Она понимает, что, скорее всего, Гарри передумал уже всё, что мог, и явно так и не пришел к какому-то решению.
— Я не знаю, правду ли написал Зейн, — Гарри прижимается лбом к её лбу, сжимает плечи. — Только он знает, почему он вообще сделал это, и я не знаю, могу ли доверять этой записке. Быть может, нас как раз хотели выманить на Тортугу или в сторону Тортуги, чтобы окружить в открытом море. Но я знаю, что не могу позволить тебе попасть в руки Анвара Мендеса. Если всё будет в порядке, если британцы уплыли восвояси, я заберу тебя у Шерил. Если нет… — он сглатывает, быстро облизывает сухие губы, — то я хочу, чтобы ты была в безопасности.
Эйвери мотает головой: нет, ни за что. Она абсолютно уверена, что не оставит его, ни за что не оставит, он может и не просить. Мутное, мрачное предчувствие никуда не уходит, лишь становится сильнее, как усиливается шторм на море.
Она прижимается к губам Гарри, отчаянно цепляясь за его шею, вплетаясь пальцами в темные длинные волосы, жесткие от морского просоленного воздуха. Гарри хрипло стонет, скользит языком по её губам, размыкая их, и Эйвери всхлипывает, сжимая пряди его волос.
— Как ты можешь просить меня сбежать с «Леди Энн»? — шепчет она возмущенно. — Я вышла за тебя замуж, я обещала быть рядом, и я не оставлю тебя.
Гарри закусывает губу. Эйвери видит, как отчаянно он думает о чем-то, и в его взгляде таится тоска, которую он не может скрыть, как бы ни пытался. Тоска чудится застарелой, мучительно пожирающей его изнутри. Гарри садится на койку и, осторожно потянув Эйвери за руку, усаживает её к себе на колени.
— Я расскажу тебе кое-что, любовь моя, — он касается большим пальцем её нижней губы, призывая к молчанию. — Обещай, что выслушаешь меня до конца.

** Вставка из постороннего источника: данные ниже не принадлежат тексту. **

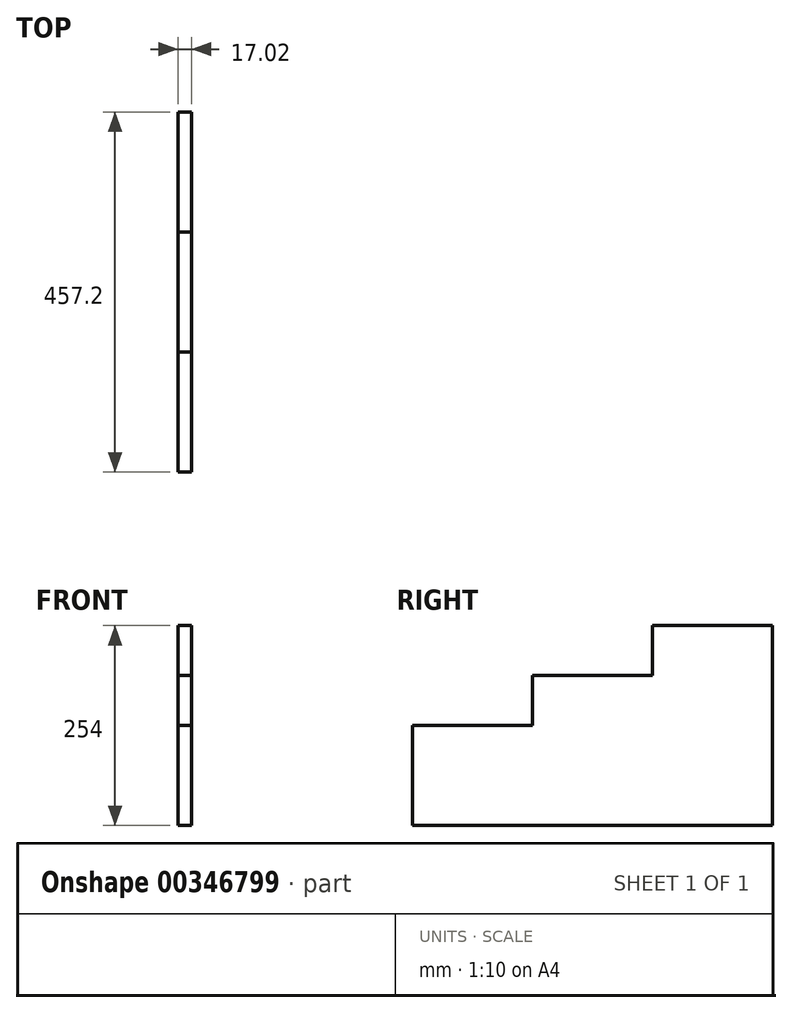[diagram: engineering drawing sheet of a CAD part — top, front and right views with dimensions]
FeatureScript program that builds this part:
annotation { "Feature Type Name" : "Feature", "Feature Type Description" : "" }
export const myFeature = defineFeature(function(context is Context, id is Id, definition is map)
    precondition{}
    {
        {
            var Q0;
            Q0=qCreatedBy(makeId("Right.planeOp"),FACE);
            var sketch = newSketch(context, id + "F0", { "sketchPlane" : qUnion([Q0])});
            skLineSegment(sketch, "E0.bottom", {"start": v(457.2, 254) * mm, "end": v(304.8, 254) * mm});
            skLineSegment(sketch, "E0.top", {"start": v(457.2, 0) * mm, "end": v(0, 0) * mm});
            skLineSegment(sketch, "E0.left", {"start": v(457.2, 254) * mm, "end": v(457.2, 0) * mm});
            skLineSegment(sketch, "E0.right", {"start": v(0, 127) * mm, "end": v(0, 0) * mm});
            skLineSegment(sketch, "E1", {"start": v(304.8, 254) * mm, "end": v(304.8, 190.5) * mm});
            skLineSegment(sketch, "E2", {"start": v(304.8, 190.5) * mm, "end": v(152.4, 190.5) * mm});
            skLineSegment(sketch, "E3", {"start": v(152.4, 190.5) * mm, "end": v(152.4, 127) * mm});
            skLineSegment(sketch, "E4", {"start": v(152.4, 127) * mm, "end": v(0, 127) * mm});
            skSolve(sketch);
        }
        {
            var Q0;
            Q0=makeQuery(id+"F0.imprint","IMPRINT",FACE,{"disambiguationData":[TD([[makeQuery(id+"F0.imprint","IMPRINT",EDGE,{"derivedFrom":sQuery(id+"F0.wireOp",EDGE,"E0.bottom")}),1.0]])]});
            extrude(context, id + "F1", {"entities" : qUnion([Q0]), "depth" : 17.02 * mm});
        }
    });
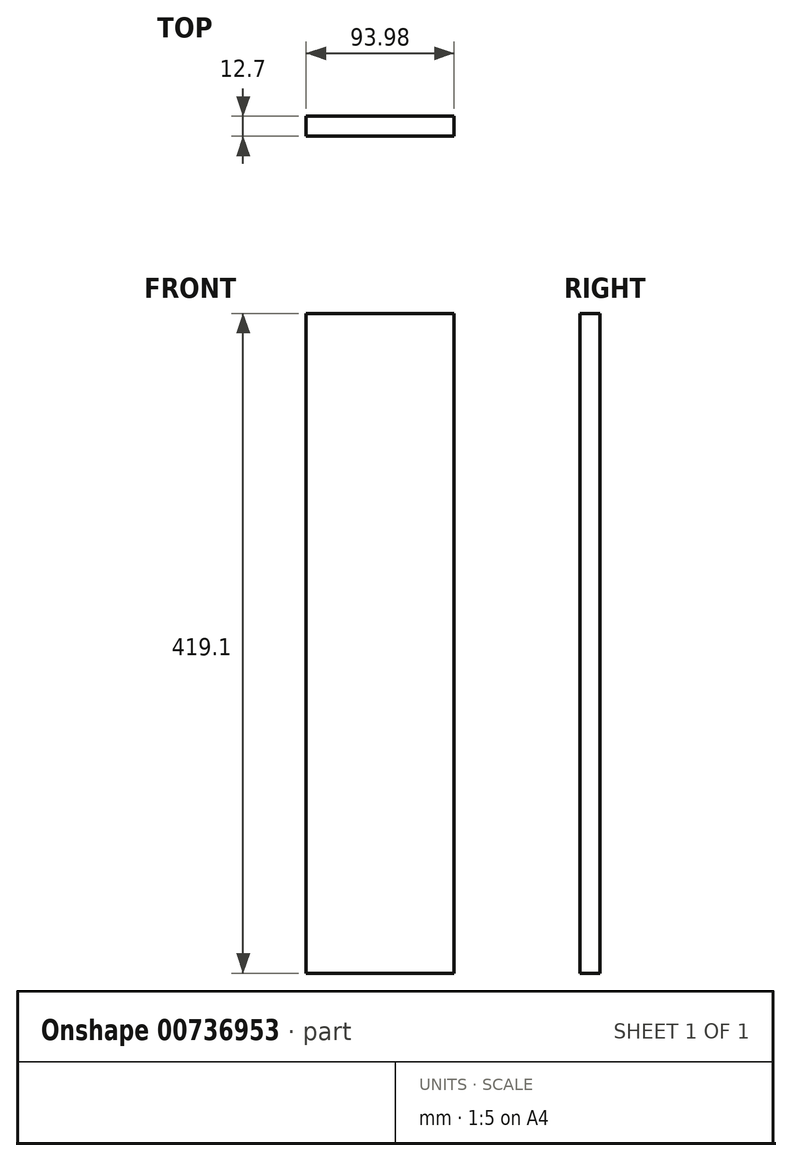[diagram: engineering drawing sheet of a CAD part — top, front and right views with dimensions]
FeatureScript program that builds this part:
annotation { "Feature Type Name" : "Feature", "Feature Type Description" : "" }
export const myFeature = defineFeature(function(context is Context, id is Id, definition is map)
    precondition{}
    {
        {
            var Q0;
            Q0=qCreatedBy(makeId("Front.planeOp"),FACE);
            var sketch = newSketch(context, id + "F0", { "sketchPlane" : qUnion([Q0])});
            skLineSegment(sketch, "E0.bottom", {"start": v(-46.99, 209.55) * mm, "end": v(47, 209.55) * mm});
            skLineSegment(sketch, "E0.top", {"start": v(-47, -209.55) * mm, "end": v(46.99, -209.55) * mm});
            skLineSegment(sketch, "E0.left", {"start": v(-46.99, 209.55) * mm, "end": v(-47, -209.55) * mm});
            skLineSegment(sketch, "E0.right", {"start": v(47, 209.55) * mm, "end": v(46.99, -209.55) * mm});
            skPoint(sketch, "E0.middle", {"position": v(0, 0) * mm});
            skSolve(sketch);
        }
        {
            var Q0;
            Q0=qSketchRegion(id+"F0",true);
            extrude(context, id + "F1", {"entities" : qUnion([Q0]), "depth" : 12.7 * mm, "offsetDistance" : 25.4 * mm});
        }
    });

Эйвери чувствует, как по её спине пробегает холодная дрожь. Гарри прежде не говорил с ней настолько серьезно, и даже когда настаивал, чтобы она оставалась на корабле, а не шла вместе с командой в джунгли, он делал это иначе. Здесь и сейчас он собирался раскрыть перед ней ещё одну часть своей души, и она затихает, продолжая цепляться за его плечи, обтянутые тканью рубахи.

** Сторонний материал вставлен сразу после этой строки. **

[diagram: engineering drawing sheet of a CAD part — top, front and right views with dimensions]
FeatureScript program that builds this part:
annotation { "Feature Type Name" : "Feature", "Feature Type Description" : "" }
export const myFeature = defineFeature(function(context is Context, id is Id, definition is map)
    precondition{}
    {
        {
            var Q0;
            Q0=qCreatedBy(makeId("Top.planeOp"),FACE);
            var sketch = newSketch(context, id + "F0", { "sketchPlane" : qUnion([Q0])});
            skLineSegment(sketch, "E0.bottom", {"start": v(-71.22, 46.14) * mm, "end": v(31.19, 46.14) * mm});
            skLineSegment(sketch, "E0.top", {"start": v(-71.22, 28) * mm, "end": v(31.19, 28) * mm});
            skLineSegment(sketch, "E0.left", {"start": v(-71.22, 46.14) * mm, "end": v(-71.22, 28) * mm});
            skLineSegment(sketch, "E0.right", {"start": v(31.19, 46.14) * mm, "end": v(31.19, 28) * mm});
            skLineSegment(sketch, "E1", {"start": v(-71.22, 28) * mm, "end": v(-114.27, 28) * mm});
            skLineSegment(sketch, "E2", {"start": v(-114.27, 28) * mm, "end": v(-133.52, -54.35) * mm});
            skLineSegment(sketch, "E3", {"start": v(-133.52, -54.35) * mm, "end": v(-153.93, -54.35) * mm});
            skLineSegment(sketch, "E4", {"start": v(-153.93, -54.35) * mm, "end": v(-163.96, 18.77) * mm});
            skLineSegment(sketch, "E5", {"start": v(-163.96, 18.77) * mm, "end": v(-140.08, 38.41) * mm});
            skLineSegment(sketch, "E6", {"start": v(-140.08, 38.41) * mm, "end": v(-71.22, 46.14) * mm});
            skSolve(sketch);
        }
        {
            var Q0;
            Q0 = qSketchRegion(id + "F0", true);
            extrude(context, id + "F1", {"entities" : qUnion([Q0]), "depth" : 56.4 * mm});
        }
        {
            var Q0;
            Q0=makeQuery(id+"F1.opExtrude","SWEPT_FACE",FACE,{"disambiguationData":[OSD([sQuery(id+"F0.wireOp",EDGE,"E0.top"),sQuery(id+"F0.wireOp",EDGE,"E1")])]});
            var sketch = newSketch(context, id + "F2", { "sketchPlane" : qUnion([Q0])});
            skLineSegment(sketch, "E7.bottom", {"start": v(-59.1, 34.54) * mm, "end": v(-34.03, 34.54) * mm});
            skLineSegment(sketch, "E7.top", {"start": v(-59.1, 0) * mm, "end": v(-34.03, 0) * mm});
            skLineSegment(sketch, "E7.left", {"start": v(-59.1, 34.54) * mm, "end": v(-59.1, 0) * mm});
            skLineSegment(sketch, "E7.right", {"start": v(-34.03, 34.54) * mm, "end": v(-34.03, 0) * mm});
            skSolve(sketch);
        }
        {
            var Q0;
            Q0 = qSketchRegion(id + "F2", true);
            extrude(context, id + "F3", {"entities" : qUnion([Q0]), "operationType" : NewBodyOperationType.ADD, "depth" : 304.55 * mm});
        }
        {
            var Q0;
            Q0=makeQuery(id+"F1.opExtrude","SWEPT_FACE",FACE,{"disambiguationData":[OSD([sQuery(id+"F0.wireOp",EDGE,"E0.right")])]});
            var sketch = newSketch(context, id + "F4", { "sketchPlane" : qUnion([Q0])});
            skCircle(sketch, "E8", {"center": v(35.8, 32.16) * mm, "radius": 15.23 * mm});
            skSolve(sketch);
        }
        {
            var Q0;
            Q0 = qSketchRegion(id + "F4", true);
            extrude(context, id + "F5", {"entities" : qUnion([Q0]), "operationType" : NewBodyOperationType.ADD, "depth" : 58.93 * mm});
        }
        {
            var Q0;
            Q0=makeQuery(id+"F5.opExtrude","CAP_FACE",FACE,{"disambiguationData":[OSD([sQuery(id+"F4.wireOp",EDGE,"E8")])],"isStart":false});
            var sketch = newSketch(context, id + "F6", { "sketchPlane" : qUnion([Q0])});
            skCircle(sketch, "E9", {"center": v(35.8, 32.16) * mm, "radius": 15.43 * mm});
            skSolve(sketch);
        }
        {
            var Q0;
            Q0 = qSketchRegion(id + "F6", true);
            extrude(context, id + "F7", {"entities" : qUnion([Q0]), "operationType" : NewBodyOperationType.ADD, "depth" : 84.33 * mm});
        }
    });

Где-то в глубине души она полагает, что, возможно, не хочет знать эту тайну, не хочет погружаться с головой в тёмные воды чужих секретов, но Гарри теперь её муж, и она знает, что должна разделить с ним любое бремя, что он взваливал себе на плечи. В горе и в радости, как говорит Библия. Дождавшись кивка, Гарри продолжает:
— Мою старшую сестру звали Джемма. Когда умерла наша мама, сестра взялась воспитывать меня, но у нас не было сбережений, чтобы хотя бы покупать продукты. Я пытался воровать, но Джемма была против. Сначала она пыталась пойти в прачки, но хозяин прачечной высмеял её, говоря, что она даже тюк с бельем поднять не сможет, такая тощая. Знаешь, у нас было немного вариантов, как выжить — воровство для меня, бордель для Джеммы. Шлюхой она быть не смогла бы, и тогда решилась пойти в услужение.
Он говорит медленно, тяжело, и каждое слово дается ему с трудом, будто на самом деле Гарри выворачивал себя наизнанку. Быть может, он так давно ни с кем не делился собственной болью, что теперь это кажется таким сложным. А, быть может, некоторые раны никогда не отболят, не заживут, и всегда будут ныть, стоит дотронуться до них пальцем.